Tu étais, encore et toujours, auprès de moi aux îles Ioniennes, aux Cyclades, escales de l’odyssée, à La Valette, halte des Templiers, entre grand soleil et mer bleue où naviguèrent tant et tant de marins à bord de caraques de commerce et de guerre. Trésor au secret de mon cœur, tu m’accompagnas à Fort-de-France d’où les bananiers blanc étincelant de ton père avaient disparu de la rade ; tu m’accompagnas à Rangoon, aux façades rongées par la lèpre des Tropiques, passé la splendeur britannique, avec ses pagodes dorées et la robe safran de ses moines nu-pieds, en quête d’absolu et d’aumône, avant l’aube. Tu m’accompagnas au cœur de l’Afrique, jusqu’au Mont Kenya que dore le lever de soleil qui éveille éléphants et gazelles ; je t’emmenai enfin jusqu’aux îles des Antipodes, paradis des hardis Maoris et du jade sacré « pounamu », où désormais règne le modèle américain, hamburgers et coca-cola.
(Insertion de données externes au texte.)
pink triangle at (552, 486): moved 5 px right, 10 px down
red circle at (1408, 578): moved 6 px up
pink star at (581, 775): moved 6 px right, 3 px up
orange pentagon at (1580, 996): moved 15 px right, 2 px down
Partout le même et unique soleil, lumière de vie, lumière de notre Terre, partout près de moi le seul soleil de ma vie : Toi.
Puis, au bout de mon chemin, il me tardait de te revoir, de te retrouver à Roissy ou Orly, de me jeter dans tes bras, et de te faire savoir combien depuis les Amériques, la vieille Europe, l’Asie ou l’Afrique, j’avais essaimé de baisers, pour toi que j’aime, sur les ailes des alizés.